Wycinki zamrożone i skrojone w kriostacie posłużyły do wykonania następujących odczynów histochemicznych:
1) na aktywność dehydrogenazy bursztynianowej (SDH) - EC.1.3.99.1 wg Nachlasa i Seligmana,
2) na aktywność dehydrogenazy mleczanowej (LDH) - EC.1.1.1.27 wg Pearse'a,
3) na aktywność fosfatazy kwaśnej (AcP) - E.C. 3.1.3.2 wg Gomoriego oraz
4) barwienia czerwienią oleistą (oil red) na tłuszcze obojętne.
Badanie kontrolne dla odczynu p.a.S. stanowiło trawienie skrawków diastazą, a dla badań histoenzymatycznych - inkubacja skrawków bez substratu.

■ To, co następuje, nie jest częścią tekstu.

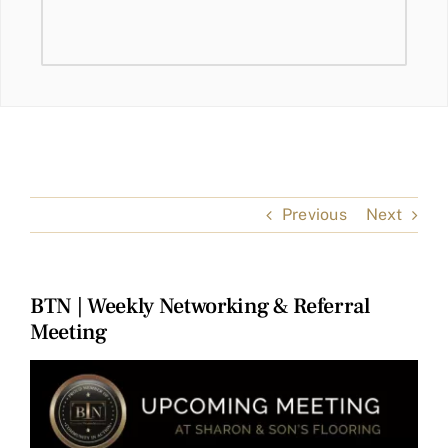
Previous
Next
BTN | Weekly Networking & Referral
Meeting
View
Larger
Image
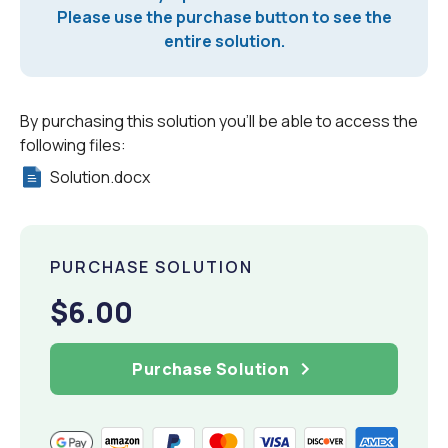
Please use the purchase button to see the
entire solution.
By purchasing this solution you'll be able to access the
following files:
Solution.docx
PURCHASE SOLUTION
$6.00
Purchase Solution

Ocenę nasilenia odczynów histochemicznych przeprowadzono przy użyciu następującej umownej skali półilościowej:
0 - odczyn ujemny,
+ - odczyn słabo dodatni,
++ - odczyn dodatni,
+++ - odczyn silnie dodatni.
3.2.3.Badania ultrastrukturalne
Do badań ultrastrukturalnych pobierano wycinki ze środkowej części prawego płata wątroby, po 5 od każdego zwierzęcia, każdy o objętości około 1 mm3. Utrwalano je w 3,6% roztworze aldehydu glutarowego w 1 M buforze kakodylowym o pH 7,4 w temperaturze 4 oC przez 2 godz. Następnie dotrwalano w 2% czterotlenku osmu w buforze Milloniga o pH 7,4, po czym skrawki odwadniano w szeregu alkoholowym i tlenku propylenu i zatapiano w Eponie 812.
Preparaty półcienkie skrawano na ultramikrotomie Reichert-Young firmy Leica, następnie barwiono błękitem toluidyny i dokonywano wstępnej oceny w mikroskopie świetlnym.
Skrawki ultracienkie kontrastowano octanem uranylu i cytrynianem ołowiu i oceniano przy pomocy transmisyjnego mikroskopu elektronowego (TEM) firmy Opton 900.
W każdej z badanych grup doświadczalnych wykonano 45 elektronogramów, a w grupie kontrolnej - 10.